3) It's Fox - Hey, remember Firefly? Or Terminator: The Sarah Conner Chronicles? Or when King of the Hill was aired consistently on its time slot instead of Til Death or Family Guy reruns? Or Futurama maintaining that post-Simpsons slot on Sundays? Or the initial run of Family Guy consistently airing on one night of the week? Fox, as a network, consistently picks up these great, interesting, different shows and runs them into the ground. It's like they want to stop other networks from getting a program that has a potential built in audience but don't actually want to air it themselves. It certainly can't be fiscally sound to keep dumping programs so early in the run, especially given the network's propensity to order a ton of episodes and then not air them in order, let alone air them at all.

What chance does Glee have when it's about a bunch of singing and dancing high school students not named Zac Effron or Miley Cyrus?

I'm hoping for the best with this show. Something tells me the hype produced by the solid pilot won't be fulfilled, as I anticipate Fox saying do everything the same but in a completely different way. I suspect we'll be inundated with extraneous song sequences (like Bust Your Windows) in place of actually development of the Glee Club arc to success. Watching the pilot, we already know the club will have a Sister Act II like success, triumphing over all adversity to win the championship and squashing the evildoers trying to abandon funding for the arts in public education.

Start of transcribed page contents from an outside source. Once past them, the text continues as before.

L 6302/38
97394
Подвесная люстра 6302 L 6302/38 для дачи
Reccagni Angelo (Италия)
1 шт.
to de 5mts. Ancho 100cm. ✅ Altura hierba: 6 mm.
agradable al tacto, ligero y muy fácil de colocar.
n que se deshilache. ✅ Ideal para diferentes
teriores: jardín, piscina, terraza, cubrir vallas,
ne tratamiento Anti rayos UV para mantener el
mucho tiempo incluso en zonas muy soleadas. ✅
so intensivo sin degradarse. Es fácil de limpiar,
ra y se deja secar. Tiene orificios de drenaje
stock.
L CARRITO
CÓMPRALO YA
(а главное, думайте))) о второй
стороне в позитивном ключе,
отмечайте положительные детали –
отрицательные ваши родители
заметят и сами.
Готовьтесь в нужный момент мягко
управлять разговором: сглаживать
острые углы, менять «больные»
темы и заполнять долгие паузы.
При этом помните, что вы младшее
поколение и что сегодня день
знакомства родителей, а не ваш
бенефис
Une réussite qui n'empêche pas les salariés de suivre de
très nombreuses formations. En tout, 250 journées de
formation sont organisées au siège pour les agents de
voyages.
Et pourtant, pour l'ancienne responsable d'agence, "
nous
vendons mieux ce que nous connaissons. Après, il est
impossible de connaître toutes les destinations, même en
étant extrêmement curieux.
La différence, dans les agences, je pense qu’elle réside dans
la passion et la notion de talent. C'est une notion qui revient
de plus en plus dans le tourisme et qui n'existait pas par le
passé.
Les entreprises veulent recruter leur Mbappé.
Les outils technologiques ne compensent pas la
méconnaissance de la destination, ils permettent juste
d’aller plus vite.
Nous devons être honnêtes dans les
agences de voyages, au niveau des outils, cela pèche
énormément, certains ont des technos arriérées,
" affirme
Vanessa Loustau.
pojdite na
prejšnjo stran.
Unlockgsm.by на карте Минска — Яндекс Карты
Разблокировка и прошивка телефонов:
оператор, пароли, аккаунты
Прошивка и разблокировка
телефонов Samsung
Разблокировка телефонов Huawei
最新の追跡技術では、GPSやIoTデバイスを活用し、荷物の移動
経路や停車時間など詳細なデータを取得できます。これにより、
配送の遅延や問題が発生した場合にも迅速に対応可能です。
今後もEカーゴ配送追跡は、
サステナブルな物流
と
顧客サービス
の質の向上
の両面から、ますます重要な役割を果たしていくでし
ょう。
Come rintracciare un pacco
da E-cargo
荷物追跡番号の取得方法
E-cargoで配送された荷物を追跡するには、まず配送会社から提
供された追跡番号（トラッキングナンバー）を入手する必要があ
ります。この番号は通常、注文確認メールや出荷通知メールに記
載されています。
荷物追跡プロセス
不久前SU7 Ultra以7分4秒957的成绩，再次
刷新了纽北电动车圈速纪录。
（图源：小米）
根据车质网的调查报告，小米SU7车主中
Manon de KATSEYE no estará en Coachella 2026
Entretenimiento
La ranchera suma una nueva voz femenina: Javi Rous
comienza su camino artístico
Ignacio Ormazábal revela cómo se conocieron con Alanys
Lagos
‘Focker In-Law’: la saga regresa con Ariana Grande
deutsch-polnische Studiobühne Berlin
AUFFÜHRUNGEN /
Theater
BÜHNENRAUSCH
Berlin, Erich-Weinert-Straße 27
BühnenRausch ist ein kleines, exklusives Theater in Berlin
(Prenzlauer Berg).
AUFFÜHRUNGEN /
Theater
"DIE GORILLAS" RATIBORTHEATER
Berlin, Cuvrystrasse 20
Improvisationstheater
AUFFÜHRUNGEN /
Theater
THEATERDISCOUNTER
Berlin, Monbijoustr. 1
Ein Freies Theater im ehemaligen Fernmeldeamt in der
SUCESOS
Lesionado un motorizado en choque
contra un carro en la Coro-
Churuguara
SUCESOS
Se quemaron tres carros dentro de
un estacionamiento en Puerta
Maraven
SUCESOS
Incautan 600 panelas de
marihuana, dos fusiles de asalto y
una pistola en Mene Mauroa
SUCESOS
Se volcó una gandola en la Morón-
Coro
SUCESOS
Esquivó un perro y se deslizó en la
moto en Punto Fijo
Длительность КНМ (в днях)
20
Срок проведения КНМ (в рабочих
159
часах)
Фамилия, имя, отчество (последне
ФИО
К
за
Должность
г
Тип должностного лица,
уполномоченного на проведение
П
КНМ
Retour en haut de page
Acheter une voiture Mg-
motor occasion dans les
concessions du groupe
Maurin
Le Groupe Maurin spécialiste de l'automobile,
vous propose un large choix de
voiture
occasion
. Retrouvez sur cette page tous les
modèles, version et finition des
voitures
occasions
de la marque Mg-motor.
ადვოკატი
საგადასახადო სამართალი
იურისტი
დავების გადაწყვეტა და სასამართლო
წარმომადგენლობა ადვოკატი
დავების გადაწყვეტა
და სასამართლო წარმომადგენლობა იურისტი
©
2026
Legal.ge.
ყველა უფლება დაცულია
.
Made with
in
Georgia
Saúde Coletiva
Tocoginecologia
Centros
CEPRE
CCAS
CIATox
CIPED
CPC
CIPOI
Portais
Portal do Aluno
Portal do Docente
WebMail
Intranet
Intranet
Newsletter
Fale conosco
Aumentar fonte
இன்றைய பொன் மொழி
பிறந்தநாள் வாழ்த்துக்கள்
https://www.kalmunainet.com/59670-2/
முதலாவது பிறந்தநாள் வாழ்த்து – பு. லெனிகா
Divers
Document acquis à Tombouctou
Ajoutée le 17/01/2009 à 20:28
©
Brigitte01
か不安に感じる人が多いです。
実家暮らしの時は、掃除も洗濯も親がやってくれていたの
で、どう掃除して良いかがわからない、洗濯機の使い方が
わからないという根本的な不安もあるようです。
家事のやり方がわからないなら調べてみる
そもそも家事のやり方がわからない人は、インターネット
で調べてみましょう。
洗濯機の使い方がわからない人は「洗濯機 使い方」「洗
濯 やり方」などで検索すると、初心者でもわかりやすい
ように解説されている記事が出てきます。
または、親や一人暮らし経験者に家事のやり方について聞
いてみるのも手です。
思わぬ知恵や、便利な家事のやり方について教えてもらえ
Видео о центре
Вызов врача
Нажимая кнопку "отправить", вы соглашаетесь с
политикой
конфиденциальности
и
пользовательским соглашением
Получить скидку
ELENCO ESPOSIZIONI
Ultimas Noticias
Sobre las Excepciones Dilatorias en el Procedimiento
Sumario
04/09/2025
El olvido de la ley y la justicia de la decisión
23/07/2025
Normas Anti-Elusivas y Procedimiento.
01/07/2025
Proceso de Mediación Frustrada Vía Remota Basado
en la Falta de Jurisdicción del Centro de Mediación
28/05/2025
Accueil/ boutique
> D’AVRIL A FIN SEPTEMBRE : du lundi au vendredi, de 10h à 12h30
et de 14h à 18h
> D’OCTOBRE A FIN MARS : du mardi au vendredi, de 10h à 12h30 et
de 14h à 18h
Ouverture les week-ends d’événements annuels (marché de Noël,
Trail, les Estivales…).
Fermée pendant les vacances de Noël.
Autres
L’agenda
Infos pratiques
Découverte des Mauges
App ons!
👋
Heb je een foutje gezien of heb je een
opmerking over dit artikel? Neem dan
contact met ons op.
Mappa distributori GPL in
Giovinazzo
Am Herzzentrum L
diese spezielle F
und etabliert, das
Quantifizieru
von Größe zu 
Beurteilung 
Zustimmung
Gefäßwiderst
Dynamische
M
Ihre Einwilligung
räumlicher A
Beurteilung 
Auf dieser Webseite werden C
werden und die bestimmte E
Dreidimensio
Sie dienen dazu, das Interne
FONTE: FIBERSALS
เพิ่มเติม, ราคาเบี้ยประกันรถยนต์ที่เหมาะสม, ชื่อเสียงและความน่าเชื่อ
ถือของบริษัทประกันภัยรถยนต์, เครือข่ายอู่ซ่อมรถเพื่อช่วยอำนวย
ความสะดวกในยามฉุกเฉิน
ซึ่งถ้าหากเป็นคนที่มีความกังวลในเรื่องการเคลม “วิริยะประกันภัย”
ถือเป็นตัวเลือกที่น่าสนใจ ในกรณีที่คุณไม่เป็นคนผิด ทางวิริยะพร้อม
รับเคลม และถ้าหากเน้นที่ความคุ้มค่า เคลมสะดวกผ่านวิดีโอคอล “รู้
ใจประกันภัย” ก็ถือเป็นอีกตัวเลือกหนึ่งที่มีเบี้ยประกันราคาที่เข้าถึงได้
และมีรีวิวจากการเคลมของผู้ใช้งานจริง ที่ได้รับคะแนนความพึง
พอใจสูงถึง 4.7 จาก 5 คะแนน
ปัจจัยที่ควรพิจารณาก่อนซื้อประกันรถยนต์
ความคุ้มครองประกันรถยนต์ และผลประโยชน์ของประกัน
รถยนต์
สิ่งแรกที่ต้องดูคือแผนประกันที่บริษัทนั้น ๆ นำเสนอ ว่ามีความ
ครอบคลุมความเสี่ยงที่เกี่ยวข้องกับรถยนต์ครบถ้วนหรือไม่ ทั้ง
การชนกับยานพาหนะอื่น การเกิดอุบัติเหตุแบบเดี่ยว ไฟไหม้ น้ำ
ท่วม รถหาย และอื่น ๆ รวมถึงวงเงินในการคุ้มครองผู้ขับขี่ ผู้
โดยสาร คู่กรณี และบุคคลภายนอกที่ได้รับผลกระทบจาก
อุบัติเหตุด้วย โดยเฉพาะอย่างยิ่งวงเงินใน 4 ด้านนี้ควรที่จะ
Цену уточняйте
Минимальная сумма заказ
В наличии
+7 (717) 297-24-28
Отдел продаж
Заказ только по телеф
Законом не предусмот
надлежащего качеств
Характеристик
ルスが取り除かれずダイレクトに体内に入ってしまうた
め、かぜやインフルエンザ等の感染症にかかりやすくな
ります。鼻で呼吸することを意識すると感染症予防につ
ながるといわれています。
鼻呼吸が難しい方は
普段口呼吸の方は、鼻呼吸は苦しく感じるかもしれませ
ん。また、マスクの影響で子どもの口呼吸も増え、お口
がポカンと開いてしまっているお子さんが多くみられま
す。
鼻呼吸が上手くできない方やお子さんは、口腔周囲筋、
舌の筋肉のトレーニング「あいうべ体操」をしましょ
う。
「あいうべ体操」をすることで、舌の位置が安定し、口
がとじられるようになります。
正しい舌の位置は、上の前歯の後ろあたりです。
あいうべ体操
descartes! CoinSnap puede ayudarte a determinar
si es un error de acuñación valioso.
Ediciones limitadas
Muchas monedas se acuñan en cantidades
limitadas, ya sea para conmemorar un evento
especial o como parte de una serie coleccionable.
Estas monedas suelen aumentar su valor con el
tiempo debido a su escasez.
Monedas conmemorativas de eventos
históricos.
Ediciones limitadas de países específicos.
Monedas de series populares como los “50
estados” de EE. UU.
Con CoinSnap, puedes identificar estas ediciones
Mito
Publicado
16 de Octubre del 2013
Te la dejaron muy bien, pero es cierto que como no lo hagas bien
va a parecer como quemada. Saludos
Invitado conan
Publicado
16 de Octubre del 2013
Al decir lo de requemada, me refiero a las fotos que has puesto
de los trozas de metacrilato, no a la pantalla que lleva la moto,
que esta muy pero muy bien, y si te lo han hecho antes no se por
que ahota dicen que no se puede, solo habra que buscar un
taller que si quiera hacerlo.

My biggest concern? Can the show keep putting out strong harmonized versions of popular songs without pushing them too far outside the comfort zone of the average American pop culture consumer? There are some gorgeous, but risky, choices in Don't Stop Believing that clearly paid off. But will the audience respond as well to a rap song like Gold Digger being done the same way? Or songs straight off the charts? I'm thinking even if Glee overcomes the Fox sinkhole of cancellation it will still lose out in the long run to not demonstrating enough "improvement" to make the storyline believable or for going too far into theater territory with the arrangements.

In short, Glee can't possibly win. I hope I'm wrong, but I'm not convinced that success is even a possibility in the long run. It feels like this might get to match Pushing Daisies' stellar success off of one season, then be forgotten enough to result in cancellation during the second.